C'est en 2010 que l'élément a pour la première fois été mis en évidence par une équipe de chercheurs américains et russes travaillant ensemble au Joint Institute for Nuclear Research de Doubna en Russie (voir vidéo ci-dessus). Depuis lors, ces derniers menaient des tests afin de confirmer l'existence de l'élément qui contient 117 protons au sein de son noyau, d'où son nom. Aujourd'hui, une autre équipe de scientifiques y est parvenue, selon la revue Physics Review Letters.
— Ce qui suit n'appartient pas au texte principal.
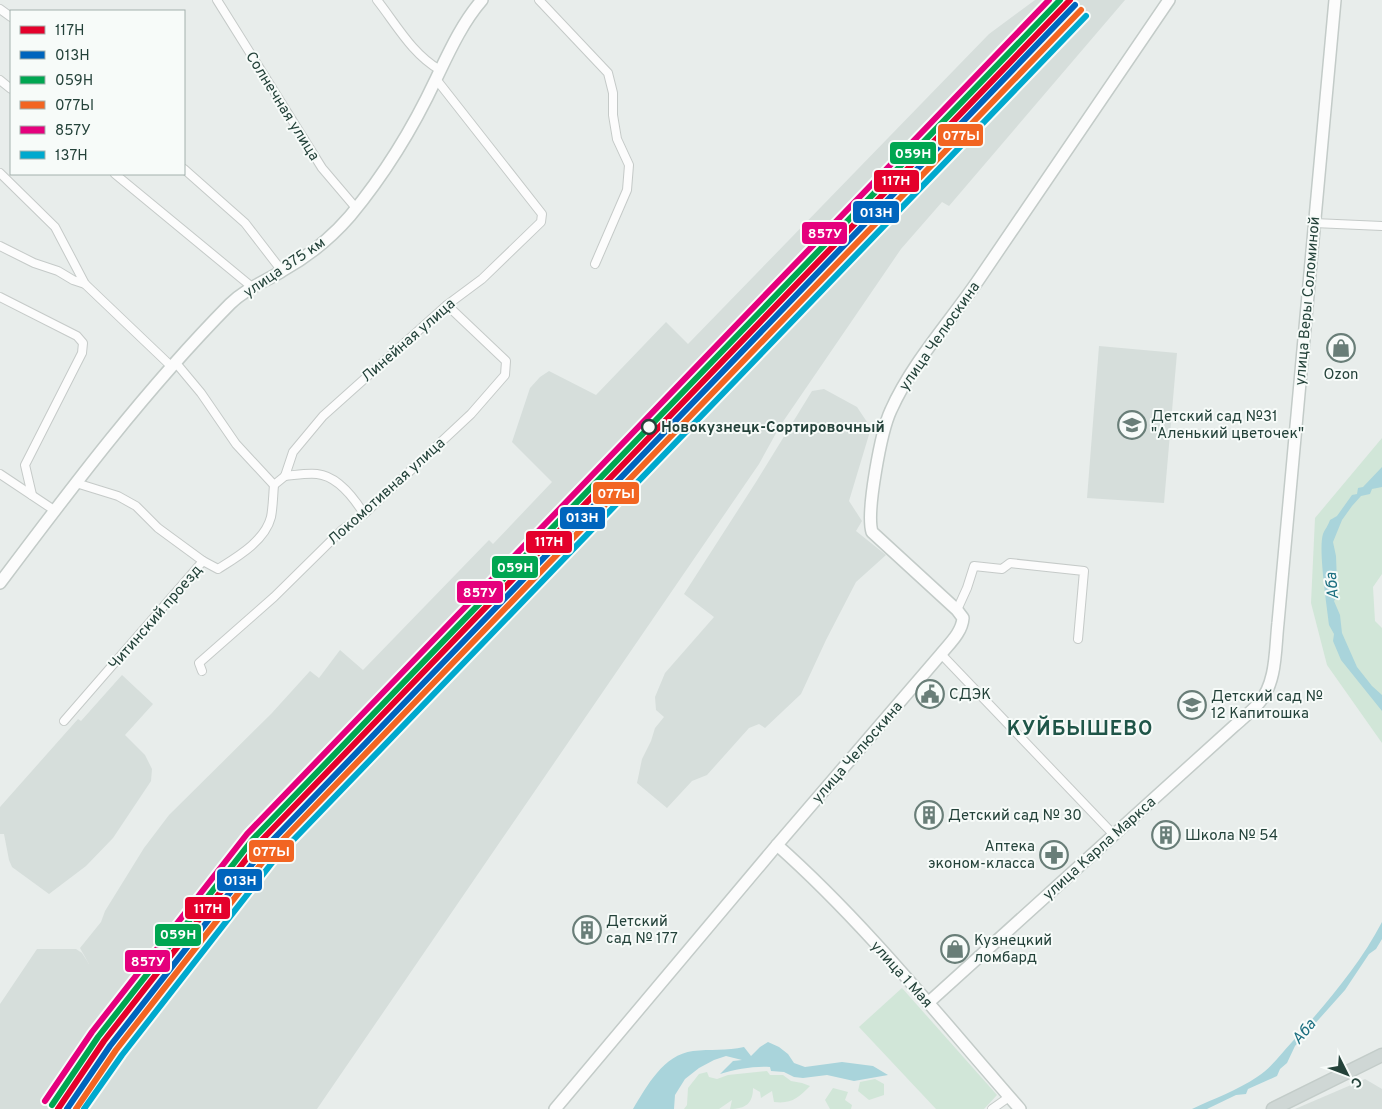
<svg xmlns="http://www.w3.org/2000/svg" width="1382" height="1109" font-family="Overpass,sans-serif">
<rect width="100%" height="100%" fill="#e8edeb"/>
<g fill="#d6dedb">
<polygon points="1035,0 1125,0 949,206 942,202 901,249 780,426 759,464 317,1109 0,1109 0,1004 37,949 76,949 82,953 89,964 80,948 101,922 105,911 144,848 169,815 271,714 310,671 319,678 340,650 363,670 489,540 493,544 552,482 512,442 530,388 540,377 549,371 596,395 666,322 688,344 989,34"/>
<polygon points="1099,346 1177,353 1164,503 1087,498"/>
<polygon points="824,389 857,407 871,428 849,501 862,521 856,531 886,555 856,582 826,640 801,694 765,728 759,724 749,728 707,775 692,781 667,808 637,783 642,759 651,741 655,728 664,717 656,710 655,697 665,673 714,617 684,594 756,482 812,391"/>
<polygon points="122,675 153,704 125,735 145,755 152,769 151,781 113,838 86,866 49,894 12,867 9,860 4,834 0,834 0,807 78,719 81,721"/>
<polygon points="1365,1079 1382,1089 1382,1109 1295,1109"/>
</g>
<g fill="#d1e6d8">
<polygon points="1382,438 1382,574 1373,587 1375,621 1382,628 1382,743 1327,665 1311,603 1315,518"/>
<polygon points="902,988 997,1095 984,1109 936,1109 859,1027"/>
<path d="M767 1071 770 1075H783L791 1081 802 1083 810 1086C798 1098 792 1104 774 1102L772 1091 761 1098 760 1092 753 1088C753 1103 746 1109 730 1109L732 1100 719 1109H684L687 1105 688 1088 699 1074 707 1072 709 1077 717 1079 728 1075Z"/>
<polygon points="875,1079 884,1084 884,1095 869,1100 858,1091 860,1082"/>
<polygon points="833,1088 848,1092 845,1100 852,1105 851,1109 830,1109 825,1100"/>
</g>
<g fill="#a9d4db">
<path d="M1382 467V487L1372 489 1370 494 1361 496 1352 506 1342 520 1333 542 1336 556 1337 582 1335 590 1337 596 1334 601 1340 615 1342 633 1357 667 1372 686 1382 695V711L1341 660 1333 641 1334 634 1329 625C1327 607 1318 549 1323 534 1325 529 1328 526 1330 520L1337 516 1352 495 1357 494 1358 488 1363 487Z"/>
<path d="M1382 922V939L1376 949 1369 954 1345 990 1295 1046 1287 1063 1280 1069 1277 1076 1248 1089 1246 1094 1236 1095 1207 1109H1192C1213 1099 1238 1090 1257 1077 1271 1068 1281 1054 1292 1042 1325 1005 1359 966 1382 922Z"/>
<path d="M768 1042 779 1047 788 1054 794 1063 805 1067 842 1062 873 1066 888 1075 854 1081 827 1075 803 1078 794 1077 784 1072 771 1071 770 1067C754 1066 736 1069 720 1074L733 1061 742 1060 726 1056 714 1060 699 1068 685 1079 675 1095 674 1109H633C647 1086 663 1055 693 1051 710 1049 727 1051 744 1047L751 1056 760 1047Z"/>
</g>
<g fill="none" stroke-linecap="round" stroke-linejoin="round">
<defs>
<g id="street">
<polyline points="217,0 322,168 356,208"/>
<path d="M377 0C396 24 412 54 440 70"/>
<polyline points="539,0 608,73 613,93 613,115 617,139 629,165 627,190 595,264"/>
<polyline points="0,9 11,17"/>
<polyline points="0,80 11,89"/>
<polyline points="184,169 245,223 282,271"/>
<polyline points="0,173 55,227 85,284 172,367"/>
<polyline points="115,174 252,287"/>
<polyline points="1314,223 1382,226"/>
<polyline points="0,246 34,263 58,271 73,280 85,284"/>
<polyline points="0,297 77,336 83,343 82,353 25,465 32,495"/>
<polyline points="176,363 201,393 236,444 274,485 285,476 293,452 323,416 447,305 482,279 541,222 542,214 436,79"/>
<polyline points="0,474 54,510"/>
<path d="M285 476C296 475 307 473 317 474 338 476 354 498 364 514"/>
<polyline points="76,483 118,496 136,506 158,528 203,561"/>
<polyline points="957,610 967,588 974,566 1002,569 1010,563 1084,571 1078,639"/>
<polyline points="941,654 1114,835"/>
<polyline points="202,671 199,663 274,597 342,530 364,514 471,414 505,375 506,361 447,305"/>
<path d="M64 721 203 561 218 569C237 557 265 541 271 517 273 507 273 496 274 485"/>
<polyline points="992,1109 1009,1097"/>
</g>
<g id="secondary">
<path d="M0 583C72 487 145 390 230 304 245 289 264 282 282 271 307 257 331 238 350 216 384 175 413 128 436 79 449 52 462 23 482 0"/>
<path d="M777 845C866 924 941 1019 1020 1109"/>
<path d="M928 1003 1233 727C1242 719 1252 711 1259 703 1277 682 1275 649 1278 623L1335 0"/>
<path d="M555 1109 777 845 941 654C950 643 962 632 963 618L957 610 872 532C866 512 881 431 891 410 912 363 948 324 977 282 1041 188 1105 94 1169 0"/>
</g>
<polyline id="primary" points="1273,1109 1382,1055"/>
</defs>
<use href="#street" stroke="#c5cac8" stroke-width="10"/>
<use href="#secondary" stroke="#c3cbc8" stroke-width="14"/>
<use href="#primary" stroke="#c3ccc9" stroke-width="15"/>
<use href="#street" stroke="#fcfcfc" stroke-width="8"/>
<use href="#secondary" stroke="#fcfcfc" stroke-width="11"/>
<use href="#primary" stroke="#cfd7d5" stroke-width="12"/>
<defs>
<polyline id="rail-1" points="58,1109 104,1041 258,844 1070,0"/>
<polyline id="rail-2" points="67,1109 110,1046 264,849 1075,5"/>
<polyline id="rail-3" points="52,1105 98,1037 253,839 1060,0"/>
<polyline id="rail-4" points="76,1109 116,1050 269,854 1081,10"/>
<polyline id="rail-5" points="45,1101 92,1032 247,834 1049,0"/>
<polyline id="rail-6" points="84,1109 122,1055 275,859 1086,16"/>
</defs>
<use href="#rail-1" stroke="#f7fbf9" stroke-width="10"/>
<use href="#rail-2" stroke="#f7fbf9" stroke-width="10"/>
<use href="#rail-3" stroke="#f7fbf9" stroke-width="10"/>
<use href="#rail-4" stroke="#f7fbf9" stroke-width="10"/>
<use href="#rail-5" stroke="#f7fbf9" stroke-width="10"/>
<use href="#rail-6" stroke="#f7fbf9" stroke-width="10"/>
<use href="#rail-1" stroke="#e4002b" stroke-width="6"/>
<use href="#rail-2" stroke="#0065bd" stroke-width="6"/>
<use href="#rail-3" stroke="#00a651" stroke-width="6"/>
<use href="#rail-4" stroke="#f26522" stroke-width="6"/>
<use href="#rail-5" stroke="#e5007d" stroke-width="6"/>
<use href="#rail-6" stroke="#00a9ce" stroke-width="6"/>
</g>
<defs>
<symbol id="shop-ring" viewBox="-11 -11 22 22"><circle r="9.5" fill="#f7fbf9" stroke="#697e78" stroke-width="1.5"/><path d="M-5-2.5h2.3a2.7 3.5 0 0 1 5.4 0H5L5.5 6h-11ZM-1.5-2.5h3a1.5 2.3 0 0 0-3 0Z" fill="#697e78"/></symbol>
<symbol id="school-ring" viewBox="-11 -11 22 22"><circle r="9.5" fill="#f7fbf9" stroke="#697e78" stroke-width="1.5"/><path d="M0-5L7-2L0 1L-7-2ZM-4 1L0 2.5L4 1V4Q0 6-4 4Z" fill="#697e78"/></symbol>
<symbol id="civic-ring" viewBox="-11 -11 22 22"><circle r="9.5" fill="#f7fbf9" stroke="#697e78" stroke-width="1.5"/><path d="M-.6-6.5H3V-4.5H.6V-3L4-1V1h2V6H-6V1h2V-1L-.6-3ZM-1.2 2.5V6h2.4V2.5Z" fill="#697e78"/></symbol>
<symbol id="building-ring" viewBox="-11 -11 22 22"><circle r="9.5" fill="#f7fbf9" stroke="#697e78" stroke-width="1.5"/><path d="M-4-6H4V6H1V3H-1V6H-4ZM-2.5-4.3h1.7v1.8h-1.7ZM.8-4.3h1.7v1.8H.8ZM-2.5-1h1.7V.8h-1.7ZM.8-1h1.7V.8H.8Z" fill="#697e78"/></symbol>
<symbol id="pharmacy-ring" viewBox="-11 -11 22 22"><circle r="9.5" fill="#f7fbf9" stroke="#697e78" stroke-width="1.5"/><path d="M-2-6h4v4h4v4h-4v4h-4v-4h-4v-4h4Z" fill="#697e78"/></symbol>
</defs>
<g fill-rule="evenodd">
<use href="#shop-ring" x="1325" y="332" width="32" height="32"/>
<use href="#school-ring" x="1116" y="409" width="32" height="32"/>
<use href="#civic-ring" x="914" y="678" width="32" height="32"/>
<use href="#school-ring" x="1176" y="689" width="32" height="32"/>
<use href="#building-ring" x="913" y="799" width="32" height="32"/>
<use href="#building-ring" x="1150" y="819" width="32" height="32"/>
<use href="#pharmacy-ring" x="1038" y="839" width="32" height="32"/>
<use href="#building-ring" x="571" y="914" width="32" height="32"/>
<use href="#shop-ring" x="939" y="933" width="32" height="32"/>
</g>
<circle fill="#f7fbf9" stroke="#24423a" stroke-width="2.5" cx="649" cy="427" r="7"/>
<g text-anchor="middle" stroke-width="4" stroke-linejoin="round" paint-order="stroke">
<g font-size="15" fill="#24423a" stroke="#f7fbf9">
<text transform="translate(283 106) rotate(58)" y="5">Солнечная улица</text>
<text transform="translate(284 267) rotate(-34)" y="5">улица 375 км</text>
<text transform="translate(1307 301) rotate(-85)" y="5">улица Веры Соломиной</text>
<text transform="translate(939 336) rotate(-55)" y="5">улица Челюскина</text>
<text transform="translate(408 340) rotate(-41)" y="5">Линейная улица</text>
<text transform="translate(386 491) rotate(-42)" y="5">Локомотивная улица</text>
<text transform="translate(155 617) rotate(-49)" y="5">Читинский проезд</text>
<text transform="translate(857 752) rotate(-49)" y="5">улица Челюскина</text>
<text transform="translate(1099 848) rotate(-42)" y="5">улица Карла Маркса</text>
<text transform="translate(902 974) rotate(48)" y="5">улица 1 Мая</text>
</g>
<g font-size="15" fill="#24423a" stroke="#f7fbf9" text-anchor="start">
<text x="1341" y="379" text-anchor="middle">Ozon</text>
<text x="1151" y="421">Детский сад №31<tspan x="1151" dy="17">"Аленький цветочек"</tspan></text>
<text x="949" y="699">СДЭК</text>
<text x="1211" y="701">Детский сад №<tspan x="1211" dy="17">12 Капитошка</tspan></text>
<text x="948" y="820">Детский сад № 30</text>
<text x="1185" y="840">Школа № 54</text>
<text x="1035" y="851" text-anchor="end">Аптека<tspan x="1035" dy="17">эконом-класса</tspan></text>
<text x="606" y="926">Детский<tspan x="606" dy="17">сад № 177</tspan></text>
<text x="974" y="945">Кузнецкий<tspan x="974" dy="17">ломбард</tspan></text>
</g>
<g font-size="15" font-weight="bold" fill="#24423a" stroke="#f7fbf9" text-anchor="start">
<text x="661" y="432">Новокузнецк-Сортировочный</text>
</g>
<g font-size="16" font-style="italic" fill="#1c6f80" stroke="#f7fbf9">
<text transform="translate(1331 586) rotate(-95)" y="6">Аба</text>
<text transform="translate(1303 1031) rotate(-50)" y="6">Аба</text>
</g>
<g font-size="20" font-weight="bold" letter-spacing="1" fill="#1f5548" stroke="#f7fbf9">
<text x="1080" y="735">КУЙБЫШЕВО</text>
</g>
</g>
<g stroke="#f7fbf9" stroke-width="2">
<rect x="937" y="123" width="47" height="24" rx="5" fill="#f26522"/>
<rect x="889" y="141" width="48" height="24" rx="5" fill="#00a651"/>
<rect x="873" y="169" width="47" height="24" rx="5" fill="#e4002b"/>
<rect x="852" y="200" width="48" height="24" rx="5" fill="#0065bd"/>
<rect x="801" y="221" width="47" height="24" rx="5" fill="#e5007d"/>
<rect x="592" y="481" width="48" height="24" rx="5" fill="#f26522"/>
<rect x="559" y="506" width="47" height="24" rx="5" fill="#0065bd"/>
<rect x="525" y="530" width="48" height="24" rx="5" fill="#e4002b"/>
<rect x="491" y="555" width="48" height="24" rx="5" fill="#00a651"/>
<rect x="456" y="580" width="48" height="24" rx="5" fill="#e5007d"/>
<rect x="248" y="839" width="47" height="24" rx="5" fill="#f26522"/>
<rect x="216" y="868" width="47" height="24" rx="5" fill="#0065bd"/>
<rect x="184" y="896" width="47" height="24" rx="5" fill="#e4002b"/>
<rect x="154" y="923" width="48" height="24" rx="5" fill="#00a651"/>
<rect x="124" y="949" width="47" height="24" rx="5" fill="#e5007d"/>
</g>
<g font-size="14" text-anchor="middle" font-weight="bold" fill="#fff">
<text x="961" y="140">077Ы</text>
<text x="913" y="158">059Н</text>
<text x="896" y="185">117Н</text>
<text x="876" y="217">013Н</text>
<text x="825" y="238">857У</text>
<text x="616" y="498">077Ы</text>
<text x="582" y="522">013Н</text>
<text x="549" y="546">117Н</text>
<text x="515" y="572">059Н</text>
<text x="480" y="597">857У</text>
<text x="271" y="856">077Ы</text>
<text x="240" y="885">013Н</text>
<text x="208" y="913">117Н</text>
<text x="178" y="939">059Н</text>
<text x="148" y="966">857У</text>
</g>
<rect x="10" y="10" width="175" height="165" fill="#f7fbf9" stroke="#a3b1ad"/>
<rect x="20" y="26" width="25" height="8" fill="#e4002b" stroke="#a3b1ad"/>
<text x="55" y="35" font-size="15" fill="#24423a">117Н</text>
<rect x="20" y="51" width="25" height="8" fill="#0065bd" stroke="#a3b1ad"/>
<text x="55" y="60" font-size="15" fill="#24423a">013Н</text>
<rect x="20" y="76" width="25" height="8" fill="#00a651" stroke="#a3b1ad"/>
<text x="55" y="85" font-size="15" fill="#24423a">059Н</text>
<rect x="20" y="101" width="25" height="8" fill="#f26522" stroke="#a3b1ad"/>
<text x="55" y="110" font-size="15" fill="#24423a">077Ы</text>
<rect x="20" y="126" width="25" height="8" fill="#e5007d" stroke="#a3b1ad"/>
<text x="55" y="135" font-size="15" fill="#24423a">857У</text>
<rect x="20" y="151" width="25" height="8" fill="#00a9ce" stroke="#a3b1ad"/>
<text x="55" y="160" font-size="15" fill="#24423a">137Н</text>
<g transform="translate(1347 1074) rotate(132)" stroke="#f7fbf9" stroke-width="4" paint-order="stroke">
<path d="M0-4L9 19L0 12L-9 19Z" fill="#24423a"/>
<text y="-8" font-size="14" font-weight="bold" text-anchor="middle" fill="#24423a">С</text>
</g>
</svg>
En utilisant un accélérateur d'ions lourds, des chercheurs du GSI Helmholtz Center for Heavy Ion Research situé à Darmstadt en Allemagne, ont réussi à obtenir et observer des atomes de l'élément provisoirement baptisé "ununseptium" (de symbole Uus).

 

Élément synthétique instable

L'élément 117 est dit "transuranien", c'est à dire que son numéro atomique est supérieur à celui de l'uranium qui est de 92. L'uranium est l'élément le plus lourd communément trouvé dans la nature. Toutefois, les chercheurs peuvent en créer d'encore plus lourds, en ajoutant des protons à un noyau atomique en utilisant des accélérateurs de particules. 
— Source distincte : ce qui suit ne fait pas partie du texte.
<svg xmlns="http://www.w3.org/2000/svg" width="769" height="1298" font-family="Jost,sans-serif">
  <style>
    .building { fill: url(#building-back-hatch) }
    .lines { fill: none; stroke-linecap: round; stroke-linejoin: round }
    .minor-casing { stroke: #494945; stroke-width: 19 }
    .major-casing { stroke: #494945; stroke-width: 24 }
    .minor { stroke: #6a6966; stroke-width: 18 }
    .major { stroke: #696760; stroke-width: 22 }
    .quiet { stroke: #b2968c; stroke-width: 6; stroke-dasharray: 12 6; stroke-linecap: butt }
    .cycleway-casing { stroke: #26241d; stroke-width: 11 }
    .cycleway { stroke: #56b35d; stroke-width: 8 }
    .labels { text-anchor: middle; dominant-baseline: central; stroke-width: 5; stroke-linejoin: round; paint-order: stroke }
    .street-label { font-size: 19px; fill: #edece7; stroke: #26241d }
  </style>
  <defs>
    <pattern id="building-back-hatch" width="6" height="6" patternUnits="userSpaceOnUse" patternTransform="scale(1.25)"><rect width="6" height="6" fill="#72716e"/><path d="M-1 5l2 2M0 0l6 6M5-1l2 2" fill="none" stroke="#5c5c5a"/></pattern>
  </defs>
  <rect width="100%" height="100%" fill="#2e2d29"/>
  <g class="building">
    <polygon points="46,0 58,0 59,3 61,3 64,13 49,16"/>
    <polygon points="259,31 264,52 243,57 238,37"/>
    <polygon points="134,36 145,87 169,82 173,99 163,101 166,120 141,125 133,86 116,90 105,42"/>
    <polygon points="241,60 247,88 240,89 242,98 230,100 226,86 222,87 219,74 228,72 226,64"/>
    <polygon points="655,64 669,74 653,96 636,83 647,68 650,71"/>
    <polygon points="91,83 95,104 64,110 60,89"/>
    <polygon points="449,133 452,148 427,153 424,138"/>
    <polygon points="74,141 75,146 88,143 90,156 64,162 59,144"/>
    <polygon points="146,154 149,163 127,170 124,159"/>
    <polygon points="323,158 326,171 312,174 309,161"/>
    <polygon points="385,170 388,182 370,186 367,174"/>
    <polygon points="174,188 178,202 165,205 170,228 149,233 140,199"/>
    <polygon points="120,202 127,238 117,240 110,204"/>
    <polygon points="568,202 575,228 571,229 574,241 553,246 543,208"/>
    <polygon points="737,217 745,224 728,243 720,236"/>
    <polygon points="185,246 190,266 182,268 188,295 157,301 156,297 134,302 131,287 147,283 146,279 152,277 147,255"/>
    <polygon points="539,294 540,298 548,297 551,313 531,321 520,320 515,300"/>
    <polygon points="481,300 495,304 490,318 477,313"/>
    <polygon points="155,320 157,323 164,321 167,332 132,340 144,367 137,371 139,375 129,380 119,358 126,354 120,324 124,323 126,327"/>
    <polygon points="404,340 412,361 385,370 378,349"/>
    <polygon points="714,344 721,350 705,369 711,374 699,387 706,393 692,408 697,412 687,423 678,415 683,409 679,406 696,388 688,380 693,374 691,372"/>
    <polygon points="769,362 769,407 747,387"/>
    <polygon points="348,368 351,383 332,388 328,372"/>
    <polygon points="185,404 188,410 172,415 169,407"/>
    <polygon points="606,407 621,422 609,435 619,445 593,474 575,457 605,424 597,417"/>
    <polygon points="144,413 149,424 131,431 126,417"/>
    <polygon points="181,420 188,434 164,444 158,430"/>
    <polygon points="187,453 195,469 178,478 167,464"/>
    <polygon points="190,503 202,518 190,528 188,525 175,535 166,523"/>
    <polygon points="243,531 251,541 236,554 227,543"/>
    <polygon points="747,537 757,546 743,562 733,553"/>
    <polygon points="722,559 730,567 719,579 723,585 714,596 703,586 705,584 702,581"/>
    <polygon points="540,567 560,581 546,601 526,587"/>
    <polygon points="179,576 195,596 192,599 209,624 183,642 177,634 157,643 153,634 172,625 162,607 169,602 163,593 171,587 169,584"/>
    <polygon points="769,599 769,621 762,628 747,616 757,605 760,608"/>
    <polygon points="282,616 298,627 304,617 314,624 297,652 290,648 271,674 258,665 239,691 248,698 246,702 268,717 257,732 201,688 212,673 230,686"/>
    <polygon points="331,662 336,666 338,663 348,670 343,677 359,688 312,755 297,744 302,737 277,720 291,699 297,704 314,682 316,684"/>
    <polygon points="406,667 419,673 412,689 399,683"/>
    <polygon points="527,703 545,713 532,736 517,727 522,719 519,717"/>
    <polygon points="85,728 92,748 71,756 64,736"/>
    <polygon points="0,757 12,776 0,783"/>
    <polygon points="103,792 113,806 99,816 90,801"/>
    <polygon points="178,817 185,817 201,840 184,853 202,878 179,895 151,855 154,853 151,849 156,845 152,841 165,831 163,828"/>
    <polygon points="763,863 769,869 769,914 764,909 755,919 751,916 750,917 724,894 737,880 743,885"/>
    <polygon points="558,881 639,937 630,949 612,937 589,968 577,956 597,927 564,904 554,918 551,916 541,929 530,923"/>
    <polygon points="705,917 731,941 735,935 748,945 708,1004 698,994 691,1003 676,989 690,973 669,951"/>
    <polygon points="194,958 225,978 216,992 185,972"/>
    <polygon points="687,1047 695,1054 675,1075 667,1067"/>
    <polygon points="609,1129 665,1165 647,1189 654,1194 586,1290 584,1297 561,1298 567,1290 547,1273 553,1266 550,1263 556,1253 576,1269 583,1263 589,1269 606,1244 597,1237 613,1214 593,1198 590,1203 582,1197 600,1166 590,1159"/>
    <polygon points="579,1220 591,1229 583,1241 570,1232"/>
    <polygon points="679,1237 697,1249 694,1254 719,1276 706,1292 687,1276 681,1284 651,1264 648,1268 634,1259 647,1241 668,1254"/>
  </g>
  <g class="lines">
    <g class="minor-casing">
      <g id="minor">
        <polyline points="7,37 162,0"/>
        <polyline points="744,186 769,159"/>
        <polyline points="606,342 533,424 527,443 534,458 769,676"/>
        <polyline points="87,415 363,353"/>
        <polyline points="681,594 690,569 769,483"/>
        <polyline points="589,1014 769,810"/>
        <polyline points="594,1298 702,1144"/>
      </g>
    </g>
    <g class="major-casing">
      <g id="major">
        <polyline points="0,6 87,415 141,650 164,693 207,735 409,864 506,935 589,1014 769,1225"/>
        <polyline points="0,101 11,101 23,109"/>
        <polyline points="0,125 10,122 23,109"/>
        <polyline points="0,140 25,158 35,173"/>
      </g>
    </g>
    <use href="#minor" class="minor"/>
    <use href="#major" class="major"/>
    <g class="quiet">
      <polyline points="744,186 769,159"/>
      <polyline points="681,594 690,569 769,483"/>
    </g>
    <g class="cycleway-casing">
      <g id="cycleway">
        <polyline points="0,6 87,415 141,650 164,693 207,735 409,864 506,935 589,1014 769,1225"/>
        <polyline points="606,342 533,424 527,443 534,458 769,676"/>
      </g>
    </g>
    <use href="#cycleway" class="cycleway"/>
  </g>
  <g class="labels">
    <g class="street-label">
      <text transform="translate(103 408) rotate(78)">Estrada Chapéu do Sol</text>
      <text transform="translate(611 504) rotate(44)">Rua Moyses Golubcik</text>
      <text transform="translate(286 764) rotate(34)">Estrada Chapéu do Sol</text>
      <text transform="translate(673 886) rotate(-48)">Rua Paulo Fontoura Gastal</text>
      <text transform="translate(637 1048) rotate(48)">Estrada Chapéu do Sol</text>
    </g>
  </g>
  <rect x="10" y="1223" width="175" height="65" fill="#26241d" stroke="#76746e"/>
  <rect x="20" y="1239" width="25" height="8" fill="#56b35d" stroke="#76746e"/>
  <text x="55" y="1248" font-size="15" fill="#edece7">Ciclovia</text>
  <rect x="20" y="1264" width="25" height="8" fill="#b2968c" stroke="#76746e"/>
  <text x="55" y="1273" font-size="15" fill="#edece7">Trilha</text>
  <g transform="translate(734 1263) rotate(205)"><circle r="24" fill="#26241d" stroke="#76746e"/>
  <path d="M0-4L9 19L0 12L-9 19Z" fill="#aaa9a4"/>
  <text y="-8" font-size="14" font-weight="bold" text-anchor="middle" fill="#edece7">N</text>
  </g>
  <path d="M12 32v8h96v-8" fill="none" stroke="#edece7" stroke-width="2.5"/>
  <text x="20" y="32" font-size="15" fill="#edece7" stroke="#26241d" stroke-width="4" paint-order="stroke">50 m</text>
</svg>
Les éléments synthétiques conçus n'existent donc pas dans la nature et sont pour le moins instables. C'est le cas de l’ununseptium qui fait partie de la famille des halogènes, l’avant dernière colonne du tableau périodique. Il s’agit à ce jour de l’élément chimique le plus lourd : il pèse 40% de plus que le plomb. Mais comme son noyau est très instable, les atomes n’ont pu être observés que quelques centièmes de secondes avant que l’élément ne se désintègre.

 

Pour autant, cette prouesse est importante pour la reconnaissance de l'élément. En effet, pour que ce dernier soit officiellement reconnu par l’International Union of Pure and Applied Chemistry (IUPAC) et ajouté au tableau périodique, deux observations distinctes sont nécessaires. Il ne reste donc plus que l'Union valide l’existence de l’ununseptium qui pourrait très bien changer de nom si celle-ci le décide.

 

Un pas de plus vers des éléments super-lourds et stables ?

Le dernier élément a avoir été reconnu par l’organisation est le copernicium (Cn) en 2009, élément 112 du tableau périodique. Mais la confirmation de l'Uus ne fait pas que remplir un vide dans le tableau. Cela permet aussi aux chercheurs d'étudier à nouveau la nature des éléments super-lourds. En effet, ils ont émis l'hypothèse que si ce type d'éléments disparait au bout de quelques nanosecondes, il pourrait exister un "îlot de stabilité" où ces derniers deviennent à nouveau stables.

"Les expériences concluantes sur l'élément 117 sont un pas important vers la production et la détection d'éléments situés sur "l'îlot de stabilité" des éléments super-lourds", a conclu dans un communiqué Horst Stcker, directeur scientifique du GSI Helmholtz Center for Heavy Ion Research.